Source texts of formatted documents:
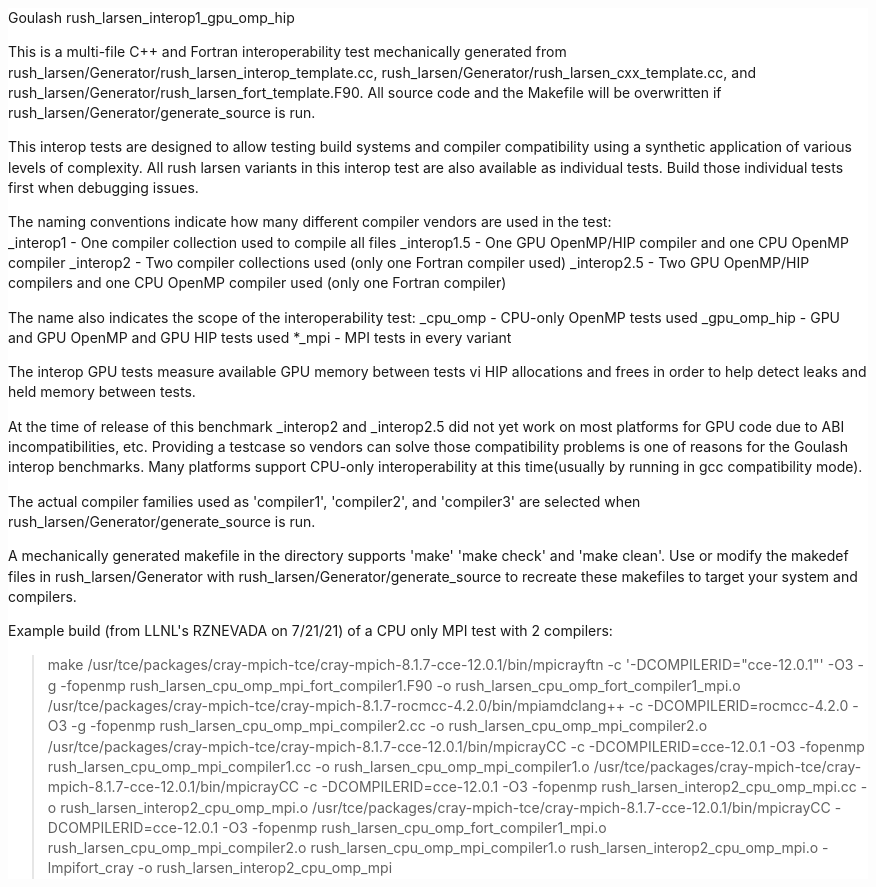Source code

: Goulash
rush_larsen_interop1_gpu_omp_hip

This is a multi-file C++ and Fortran interoperability test mechanically generated from rush_larsen/Generator/rush_larsen_interop_template.cc, rush_larsen/Generator/rush_larsen_cxx_template.cc, and rush_larsen/Generator/rush_larsen_fort_template.F90.   All source code and the Makefile will be overwritten if rush_larsen/Generator/generate_source is run.  

This interop tests are designed to allow testing build systems and compiler compatibility using a synthetic application of various levels of complexity.  All rush larsen variants in this interop test are also available as individual tests.   Build those individual tests first when debugging issues.

The naming conventions indicate how many different compiler vendors are used in the test:  
_interop1         - One compiler collection used to compile all files
_interop1.5       - One GPU OpenMP/HIP compiler and one CPU OpenMP compiler
_interop2         - Two compiler collections used (only one Fortran compiler used)
_interop2.5       - Two GPU OpenMP/HIP compilers and one CPU OpenMP compiler used (only one Fortran compiler)

The name also indicates the scope of the interoperability test:
_cpu_omp          - CPU-only OpenMP tests used
_gpu_omp_hip      - GPU and GPU OpenMP and GPU HIP tests used
*_mpi             - MPI tests in every variant

The interop GPU tests measure available GPU memory between tests vi HIP allocations and frees in order to help detect leaks and held memory between tests.

At the time of release of this benchmark _interop2 and _interop2.5 did not yet work on most platforms for GPU code due to ABI incompatibilities, etc.   Providing a testcase so vendors can solve those compatibility problems is one of reasons for the Goulash interop benchmarks.   Many platforms support CPU-only interoperability at this time(usually by running in gcc compatibility mode).

The actual compiler families used as 'compiler1', 'compiler2', and 'compiler3' are selected when rush_larsen/Generator/generate_source is run.   

A mechanically generated makefile in the directory supports 'make' 'make check' and 'make clean'.  Use or modify the makedef files in rush_larsen/Generator with rush_larsen/Generator/generate_source to recreate these makefiles to target your system and compilers.

Example build (from LLNL's RZNEVADA on 7/21/21) of a CPU only MPI test with 2 compilers:

> make
/usr/tce/packages/cray-mpich-tce/cray-mpich-8.1.7-cce-12.0.1/bin/mpicrayftn -c '-DCOMPILERID="cce-12.0.1"'  -O3 -g -fopenmp rush_larsen_cpu_omp_mpi_fort_compiler1.F90 -o rush_larsen_cpu_omp_fort_compiler1_mpi.o
/usr/tce/packages/cray-mpich-tce/cray-mpich-8.1.7-rocmcc-4.2.0/bin/mpiamdclang++ -c -DCOMPILERID=rocmcc-4.2.0  -O3 -g -fopenmp rush_larsen_cpu_omp_mpi_compiler2.cc -o rush_larsen_cpu_omp_mpi_compiler2.o
/usr/tce/packages/cray-mpich-tce/cray-mpich-8.1.7-cce-12.0.1/bin/mpicrayCC -c -DCOMPILERID=cce-12.0.1  -O3 -fopenmp rush_larsen_cpu_omp_mpi_compiler1.cc -o rush_larsen_cpu_omp_mpi_compiler1.o
/usr/tce/packages/cray-mpich-tce/cray-mpich-8.1.7-cce-12.0.1/bin/mpicrayCC -c -DCOMPILERID=cce-12.0.1  -O3 -fopenmp rush_larsen_interop2_cpu_omp_mpi.cc -o rush_larsen_interop2_cpu_omp_mpi.o
/usr/tce/packages/cray-mpich-tce/cray-mpich-8.1.7-cce-12.0.1/bin/mpicrayCC  -DCOMPILERID=cce-12.0.1  -O3 -fopenmp rush_larsen_cpu_omp_fort_compiler1_mpi.o rush_larsen_cpu_omp_mpi_compiler2.o rush_larsen_cpu_omp_mpi_compiler1.o rush_larsen_interop2_cpu_omp_mpi.o  -lmpifort_cray -o rush_larsen_interop2_cpu_omp_mpi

### What this task involves
Your job is to transcribe the records exactly and in full. Pictures are not part of the copy.

### Exercise result
Source code

: Goulash
rush_larsen_interop1_gpu_omp_hip

This is a multi-file C++ and Fortran interoperability test mechanically generated from rush_larsen/Generator/rush_larsen_interop_template.cc, rush_larsen/Generator/rush_larsen_cxx_template.cc, and rush_larsen/Generator/rush_larsen_fort_template.F90.   All source code and the Makefile will be overwritten if rush_larsen/Generator/generate_source is run.  

This interop tests are designed to allow testing build systems and compiler compatibility using a synthetic application of various levels of complexity.  All rush larsen variants in this interop test are also available as individual tests.   Build those individual tests first when debugging issues.

The naming conventions indicate how many different compiler vendors are used in the test:  
_interop1         - One compiler collection used to compile all files
_interop1.5       - One GPU OpenMP/HIP compiler and one CPU OpenMP compiler
_interop2         - Two compiler collections used (only one Fortran compiler used)
_interop2.5       - Two GPU OpenMP/HIP compilers and one CPU OpenMP compiler used (only one Fortran compiler)

The name also indicates the scope of the interoperability test:
_cpu_omp          - CPU-only OpenMP tests used
_gpu_omp_hip      - GPU and GPU OpenMP and GPU HIP tests used
*_mpi             - MPI tests in every variant

The interop GPU tests measure available GPU memory between tests vi HIP allocations and frees in order to help detect leaks and held memory between tests.

At the time of release of this benchmark _interop2 and _interop2.5 did not yet work on most platforms for GPU code due to ABI incompatibilities, etc.   Providing a testcase so vendors can solve those compatibility problems is one of reasons for the Goulash interop benchmarks.   Many platforms support CPU-only interoperability at this time(usually by running in gcc compatibility mode).

The actual compiler families used as 'compiler1', 'compiler2', and 'compiler3' are selected when rush_larsen/Generator/generate_source is run.   

A mechanically generated makefile in the directory supports 'make' 'make check' and 'make clean'.  Use or modify the makedef files in rush_larsen/Generator with rush_larsen/Generator/generate_source to recreate these makefiles to target your system and compilers.

Example build (from LLNL's RZNEVADA on 7/21/21) of a CPU only MPI test with 2 compilers:

> make
/usr/tce/packages/cray-mpich-tce/cray-mpich-8.1.7-cce-12.0.1/bin/mpicrayftn -c '-DCOMPILERID="cce-12.0.1"'  -O3 -g -fopenmp rush_larsen_cpu_omp_mpi_fort_compiler1.F90 -o rush_larsen_cpu_omp_fort_compiler1_mpi.o
/usr/tce/packages/cray-mpich-tce/cray-mpich-8.1.7-rocmcc-4.2.0/bin/mpiamdclang++ -c -DCOMPILERID=rocmcc-4.2.0  -O3 -g -fopenmp rush_larsen_cpu_omp_mpi_compiler2.cc -o rush_larsen_cpu_omp_mpi_compiler2.o
/usr/tce/packages/cray-mpich-tce/cray-mpich-8.1.7-cce-12.0.1/bin/mpicrayCC -c -DCOMPILERID=cce-12.0.1  -O3 -fopenmp rush_larsen_cpu_omp_mpi_compiler1.cc -o rush_larsen_cpu_omp_mpi_compiler1.o
/usr/tce/packages/cray-mpich-tce/cray-mpich-8.1.7-cce-12.0.1/bin/mpicrayCC -c -DCOMPILERID=cce-12.0.1  -O3 -fopenmp rush_larsen_interop2_cpu_omp_mpi.cc -o rush_larsen_interop2_cpu_omp_mpi.o
/usr/tce/packages/cray-mpich-tce/cray-mpich-8.1.7-cce-12.0.1/bin/mpicrayCC  -DCOMPILERID=cce-12.0.1  -O3 -fopenmp rush_larsen_cpu_omp_fort_compiler1_mpi.o rush_larsen_cpu_omp_mpi_compiler2.o rush_larsen_cpu_omp_mpi_compiler1.o rush_larsen_interop2_cpu_omp_mpi.o  -lmpifort_cray -o rush_larsen_interop2_cpu_omp_mpi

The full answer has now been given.